2020 Mortgage Delinquencies See Record Highs—and Record Lows
CoreLogic, Irvine, Calif., said its year-end Loan Performance Insights Report showed overall mortgage delinquency rates fell for the fourth straight month in December, ending a volatile year with signs of recovery.
The report said on a national level, 5.8% of mortgages were in some stage of delinquency (30 days or more past due, including those in foreclosure) at the end of December, representing a 2.1-percentage point increase in the overall delinquency rate from a year ago, when it was 3.7%. However, national overall delinquency has been declining month to month since June. Other findings, with year-over-year changes, include:
• Early-Stage Delinquencies (30 – 59 days past due): 1.4%, down from 1.8% in a year ago.
• Adverse Delinquency (60 – 89 days past due): 0.5%, down from 0.6% a year ago.
• Serious Delinquency (90 days or more past due, including loans in foreclosure): 3.9%, up from 1.2% in December 2019.
• Foreclosure Inventory Rate (share of mortgages in some stage of the foreclosure process): 0.3%, down from 0.4% in December 2019.
• Transition Rate (share of mortgages that transitioned from current to 30 days past due): 0.8%, unchanged from December 2019.

Record excerpts |
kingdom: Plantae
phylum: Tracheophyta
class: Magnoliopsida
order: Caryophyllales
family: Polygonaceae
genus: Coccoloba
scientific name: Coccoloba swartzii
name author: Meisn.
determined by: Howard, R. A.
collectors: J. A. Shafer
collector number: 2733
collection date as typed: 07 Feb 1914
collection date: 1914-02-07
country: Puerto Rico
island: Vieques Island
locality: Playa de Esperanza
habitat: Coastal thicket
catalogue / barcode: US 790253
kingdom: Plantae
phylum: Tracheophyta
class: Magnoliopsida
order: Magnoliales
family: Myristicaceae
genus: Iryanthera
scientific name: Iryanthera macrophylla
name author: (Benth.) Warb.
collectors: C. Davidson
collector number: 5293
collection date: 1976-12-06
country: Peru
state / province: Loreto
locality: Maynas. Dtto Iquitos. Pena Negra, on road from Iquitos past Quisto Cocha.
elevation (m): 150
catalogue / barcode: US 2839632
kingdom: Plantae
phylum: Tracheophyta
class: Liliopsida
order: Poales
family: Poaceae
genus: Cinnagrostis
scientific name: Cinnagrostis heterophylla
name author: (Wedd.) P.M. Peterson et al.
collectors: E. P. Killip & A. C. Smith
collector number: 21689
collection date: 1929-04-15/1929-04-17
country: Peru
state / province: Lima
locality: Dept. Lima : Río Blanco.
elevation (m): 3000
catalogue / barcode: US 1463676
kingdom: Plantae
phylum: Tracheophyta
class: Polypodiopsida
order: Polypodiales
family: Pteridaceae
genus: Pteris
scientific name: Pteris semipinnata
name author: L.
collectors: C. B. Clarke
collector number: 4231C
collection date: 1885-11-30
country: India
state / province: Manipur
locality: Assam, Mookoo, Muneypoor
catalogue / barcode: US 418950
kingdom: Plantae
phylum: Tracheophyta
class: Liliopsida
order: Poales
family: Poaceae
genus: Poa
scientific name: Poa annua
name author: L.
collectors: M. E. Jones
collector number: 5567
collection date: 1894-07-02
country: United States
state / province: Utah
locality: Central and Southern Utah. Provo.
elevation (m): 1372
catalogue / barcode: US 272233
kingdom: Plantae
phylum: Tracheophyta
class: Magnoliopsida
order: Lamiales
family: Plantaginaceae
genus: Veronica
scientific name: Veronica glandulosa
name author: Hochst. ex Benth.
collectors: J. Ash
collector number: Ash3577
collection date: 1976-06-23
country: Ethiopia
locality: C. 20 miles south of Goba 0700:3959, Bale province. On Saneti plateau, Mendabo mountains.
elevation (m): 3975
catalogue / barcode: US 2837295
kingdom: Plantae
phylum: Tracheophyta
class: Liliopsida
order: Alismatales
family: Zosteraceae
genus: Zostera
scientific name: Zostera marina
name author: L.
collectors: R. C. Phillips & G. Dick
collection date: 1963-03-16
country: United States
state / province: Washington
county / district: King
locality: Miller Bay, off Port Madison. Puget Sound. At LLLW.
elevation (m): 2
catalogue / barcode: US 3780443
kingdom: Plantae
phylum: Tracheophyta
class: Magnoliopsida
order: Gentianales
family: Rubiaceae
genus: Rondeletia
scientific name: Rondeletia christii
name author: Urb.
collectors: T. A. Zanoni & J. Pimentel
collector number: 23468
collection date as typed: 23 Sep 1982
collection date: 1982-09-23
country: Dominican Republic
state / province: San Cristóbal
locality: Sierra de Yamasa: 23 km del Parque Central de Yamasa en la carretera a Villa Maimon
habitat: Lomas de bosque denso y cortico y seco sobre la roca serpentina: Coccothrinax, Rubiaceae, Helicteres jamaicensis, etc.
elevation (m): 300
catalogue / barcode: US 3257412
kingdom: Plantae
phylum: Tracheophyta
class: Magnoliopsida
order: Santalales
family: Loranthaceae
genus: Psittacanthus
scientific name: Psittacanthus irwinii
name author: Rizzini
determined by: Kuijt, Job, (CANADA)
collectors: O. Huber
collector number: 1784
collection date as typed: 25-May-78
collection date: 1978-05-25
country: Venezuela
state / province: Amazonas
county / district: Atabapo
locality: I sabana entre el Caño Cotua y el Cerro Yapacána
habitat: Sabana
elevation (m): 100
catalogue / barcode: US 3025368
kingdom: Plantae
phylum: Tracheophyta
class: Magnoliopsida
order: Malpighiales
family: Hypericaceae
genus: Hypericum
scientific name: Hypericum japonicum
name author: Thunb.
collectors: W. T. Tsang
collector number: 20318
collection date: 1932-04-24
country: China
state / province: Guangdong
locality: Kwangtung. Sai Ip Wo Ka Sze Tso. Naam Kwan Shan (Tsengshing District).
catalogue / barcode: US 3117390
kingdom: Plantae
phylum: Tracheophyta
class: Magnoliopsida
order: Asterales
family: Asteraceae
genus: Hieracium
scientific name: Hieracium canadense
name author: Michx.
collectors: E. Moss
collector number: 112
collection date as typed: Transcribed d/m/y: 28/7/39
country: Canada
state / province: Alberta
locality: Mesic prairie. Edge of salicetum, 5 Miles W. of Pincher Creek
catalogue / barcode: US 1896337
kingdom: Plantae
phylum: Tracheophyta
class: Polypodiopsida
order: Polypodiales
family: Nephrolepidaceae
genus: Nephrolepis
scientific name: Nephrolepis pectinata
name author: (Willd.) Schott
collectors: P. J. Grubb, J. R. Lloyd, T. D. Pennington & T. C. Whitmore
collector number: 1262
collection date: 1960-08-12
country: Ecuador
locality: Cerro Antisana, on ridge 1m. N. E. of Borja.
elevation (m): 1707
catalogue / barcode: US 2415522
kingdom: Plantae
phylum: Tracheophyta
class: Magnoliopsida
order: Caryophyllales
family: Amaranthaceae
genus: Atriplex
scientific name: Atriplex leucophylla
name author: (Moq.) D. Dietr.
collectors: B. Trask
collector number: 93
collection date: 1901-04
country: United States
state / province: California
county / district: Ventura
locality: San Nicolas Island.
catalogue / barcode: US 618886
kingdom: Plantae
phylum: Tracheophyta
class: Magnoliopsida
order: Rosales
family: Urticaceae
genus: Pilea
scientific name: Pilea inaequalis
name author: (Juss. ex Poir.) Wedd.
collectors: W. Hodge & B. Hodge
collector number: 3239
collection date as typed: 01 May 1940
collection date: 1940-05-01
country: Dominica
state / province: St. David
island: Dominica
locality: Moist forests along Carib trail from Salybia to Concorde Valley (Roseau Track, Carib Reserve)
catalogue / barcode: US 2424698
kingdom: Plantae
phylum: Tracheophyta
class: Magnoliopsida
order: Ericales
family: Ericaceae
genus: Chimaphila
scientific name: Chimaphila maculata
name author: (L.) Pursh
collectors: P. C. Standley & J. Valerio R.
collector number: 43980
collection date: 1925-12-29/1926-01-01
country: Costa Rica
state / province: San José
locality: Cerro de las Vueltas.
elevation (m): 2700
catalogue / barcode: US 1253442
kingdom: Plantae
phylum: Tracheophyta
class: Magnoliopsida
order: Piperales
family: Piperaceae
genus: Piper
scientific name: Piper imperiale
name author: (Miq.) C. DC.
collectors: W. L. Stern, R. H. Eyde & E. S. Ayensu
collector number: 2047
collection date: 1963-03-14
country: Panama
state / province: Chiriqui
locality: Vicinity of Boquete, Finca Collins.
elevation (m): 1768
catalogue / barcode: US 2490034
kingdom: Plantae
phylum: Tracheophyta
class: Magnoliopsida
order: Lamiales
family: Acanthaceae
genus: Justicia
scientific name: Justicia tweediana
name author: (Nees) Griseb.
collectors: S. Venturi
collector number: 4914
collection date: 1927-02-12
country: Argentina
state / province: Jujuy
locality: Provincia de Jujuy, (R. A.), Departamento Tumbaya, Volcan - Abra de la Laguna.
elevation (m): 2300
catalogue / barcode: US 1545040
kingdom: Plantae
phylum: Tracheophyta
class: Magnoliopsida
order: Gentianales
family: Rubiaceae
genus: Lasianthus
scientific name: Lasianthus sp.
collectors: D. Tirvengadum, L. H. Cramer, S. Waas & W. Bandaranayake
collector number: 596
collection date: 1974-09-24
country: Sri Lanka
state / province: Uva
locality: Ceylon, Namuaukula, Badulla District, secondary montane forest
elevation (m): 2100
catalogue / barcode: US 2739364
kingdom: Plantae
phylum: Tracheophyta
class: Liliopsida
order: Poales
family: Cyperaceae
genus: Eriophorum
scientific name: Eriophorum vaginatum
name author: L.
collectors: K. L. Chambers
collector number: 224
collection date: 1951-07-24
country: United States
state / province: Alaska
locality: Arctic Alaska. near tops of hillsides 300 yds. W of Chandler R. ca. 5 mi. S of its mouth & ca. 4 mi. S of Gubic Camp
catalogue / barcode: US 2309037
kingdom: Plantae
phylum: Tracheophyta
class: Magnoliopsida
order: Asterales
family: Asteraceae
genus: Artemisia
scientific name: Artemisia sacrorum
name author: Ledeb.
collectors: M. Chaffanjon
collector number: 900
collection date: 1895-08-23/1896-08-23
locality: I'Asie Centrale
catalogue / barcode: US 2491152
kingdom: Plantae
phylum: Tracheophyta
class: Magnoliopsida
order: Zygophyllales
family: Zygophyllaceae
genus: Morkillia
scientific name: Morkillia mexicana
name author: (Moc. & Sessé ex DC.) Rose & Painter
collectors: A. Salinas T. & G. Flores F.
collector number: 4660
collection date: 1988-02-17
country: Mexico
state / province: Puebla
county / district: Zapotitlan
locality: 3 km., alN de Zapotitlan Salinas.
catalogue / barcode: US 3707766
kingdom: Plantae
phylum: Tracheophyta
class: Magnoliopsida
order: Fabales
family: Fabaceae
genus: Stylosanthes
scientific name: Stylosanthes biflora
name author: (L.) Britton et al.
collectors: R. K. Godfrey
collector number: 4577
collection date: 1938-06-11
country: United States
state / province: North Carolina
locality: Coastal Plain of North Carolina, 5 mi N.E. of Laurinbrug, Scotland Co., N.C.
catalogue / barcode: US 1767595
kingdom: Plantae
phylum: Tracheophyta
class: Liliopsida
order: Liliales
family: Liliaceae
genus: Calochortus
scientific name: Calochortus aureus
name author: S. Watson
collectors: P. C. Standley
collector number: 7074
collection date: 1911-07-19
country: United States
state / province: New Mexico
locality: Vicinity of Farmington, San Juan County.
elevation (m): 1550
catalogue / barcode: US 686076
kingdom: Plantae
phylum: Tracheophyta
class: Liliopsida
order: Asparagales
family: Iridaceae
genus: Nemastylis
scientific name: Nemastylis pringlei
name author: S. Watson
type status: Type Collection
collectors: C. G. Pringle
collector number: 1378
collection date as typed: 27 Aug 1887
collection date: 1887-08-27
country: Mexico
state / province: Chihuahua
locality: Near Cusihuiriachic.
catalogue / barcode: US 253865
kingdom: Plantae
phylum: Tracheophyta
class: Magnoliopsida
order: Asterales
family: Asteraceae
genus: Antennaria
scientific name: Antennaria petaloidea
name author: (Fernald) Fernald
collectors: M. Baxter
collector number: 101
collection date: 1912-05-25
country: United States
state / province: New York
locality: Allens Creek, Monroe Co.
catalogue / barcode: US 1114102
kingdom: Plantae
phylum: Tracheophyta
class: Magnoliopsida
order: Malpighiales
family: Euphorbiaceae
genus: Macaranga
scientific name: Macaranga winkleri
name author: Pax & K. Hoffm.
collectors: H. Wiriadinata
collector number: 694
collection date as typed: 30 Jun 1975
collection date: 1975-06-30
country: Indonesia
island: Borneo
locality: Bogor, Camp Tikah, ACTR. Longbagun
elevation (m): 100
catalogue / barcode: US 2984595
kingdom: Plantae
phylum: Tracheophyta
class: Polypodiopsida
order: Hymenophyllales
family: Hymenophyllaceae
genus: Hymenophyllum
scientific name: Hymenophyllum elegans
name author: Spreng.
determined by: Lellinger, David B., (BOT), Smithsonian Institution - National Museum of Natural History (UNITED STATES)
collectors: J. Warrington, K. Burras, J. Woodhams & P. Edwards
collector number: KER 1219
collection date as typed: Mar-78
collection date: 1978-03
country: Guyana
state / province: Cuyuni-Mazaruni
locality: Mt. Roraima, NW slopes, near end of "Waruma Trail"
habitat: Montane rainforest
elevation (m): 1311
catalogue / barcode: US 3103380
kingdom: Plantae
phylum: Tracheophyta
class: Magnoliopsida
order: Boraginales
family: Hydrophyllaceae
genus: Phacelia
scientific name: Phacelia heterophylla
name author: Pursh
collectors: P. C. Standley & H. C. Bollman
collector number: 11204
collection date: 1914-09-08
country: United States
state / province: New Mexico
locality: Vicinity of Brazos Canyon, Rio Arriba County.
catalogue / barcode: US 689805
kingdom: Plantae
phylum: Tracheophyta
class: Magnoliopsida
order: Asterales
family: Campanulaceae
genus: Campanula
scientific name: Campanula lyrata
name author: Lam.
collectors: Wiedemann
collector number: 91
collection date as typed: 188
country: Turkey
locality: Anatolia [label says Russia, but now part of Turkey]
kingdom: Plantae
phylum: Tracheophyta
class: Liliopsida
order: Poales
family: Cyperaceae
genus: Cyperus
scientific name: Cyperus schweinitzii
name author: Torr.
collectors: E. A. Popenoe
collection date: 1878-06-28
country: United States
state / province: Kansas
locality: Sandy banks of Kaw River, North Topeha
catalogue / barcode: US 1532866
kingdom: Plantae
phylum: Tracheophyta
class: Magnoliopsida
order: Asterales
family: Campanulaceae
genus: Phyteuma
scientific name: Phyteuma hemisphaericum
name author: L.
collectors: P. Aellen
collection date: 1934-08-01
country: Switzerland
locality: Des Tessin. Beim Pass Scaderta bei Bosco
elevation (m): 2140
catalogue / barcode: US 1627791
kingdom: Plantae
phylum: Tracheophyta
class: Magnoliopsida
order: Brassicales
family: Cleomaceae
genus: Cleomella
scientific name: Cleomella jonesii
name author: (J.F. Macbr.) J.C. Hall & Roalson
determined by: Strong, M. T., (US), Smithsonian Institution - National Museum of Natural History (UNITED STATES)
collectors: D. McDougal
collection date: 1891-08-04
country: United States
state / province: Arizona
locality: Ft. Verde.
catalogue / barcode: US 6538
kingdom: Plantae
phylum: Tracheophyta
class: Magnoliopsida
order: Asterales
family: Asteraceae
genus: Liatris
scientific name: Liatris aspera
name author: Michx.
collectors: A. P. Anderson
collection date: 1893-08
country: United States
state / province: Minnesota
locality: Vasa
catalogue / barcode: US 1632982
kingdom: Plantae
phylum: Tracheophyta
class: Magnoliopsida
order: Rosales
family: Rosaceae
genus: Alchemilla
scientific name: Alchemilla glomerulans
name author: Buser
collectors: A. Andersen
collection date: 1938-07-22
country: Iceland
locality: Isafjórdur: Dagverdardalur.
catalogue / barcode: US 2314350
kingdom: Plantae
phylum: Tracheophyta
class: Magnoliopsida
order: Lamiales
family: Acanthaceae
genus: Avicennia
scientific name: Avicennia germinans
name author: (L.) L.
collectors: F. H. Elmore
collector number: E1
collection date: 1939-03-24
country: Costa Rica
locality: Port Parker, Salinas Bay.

Exercises to complete |
**A)** List the names of the categories given in the bulleted findings of the mortgage delinquency report.
**B)** Set down, word for word, the stretch of the mortgage delinquency report from "The report said" through "1.2% in December 2019.".
**C)** Translate this sentence from the mortgage delinquency report into Spanish: "However, national overall delinquency has been declining month to month since June."

Answer list |
**A)**
Early-Stage Delinquencies
Adverse Delinquency
Serious Delinquency
Foreclosure Inventory Rate
Transition Rate

**B)**
The report said on a national level, 5.8% of mortgages were in some stage of delinquency (30 days or more past due, including those in foreclosure) at the end of December, representing a 2.1-percentage point increase in the overall delinquency rate from a year ago, when it was 3.7%. However, national overall delinquency has been declining month to month since June. Other findings, with year-over-year changes, include:
• Early-Stage Delinquencies (30 – 59 days past due): 1.4%, down from 1.8% in a year ago.
• Adverse Delinquency (60 – 89 days past due): 0.5%, down from 0.6% a year ago.
• Serious Delinquency (90 days or more past due, including loans in foreclosure): 3.9%, up from 1.2% in December 2019.

**C)** Sin embargo, la morosidad general a nivel nacional ha venido disminuyendo mes a mes desde junio.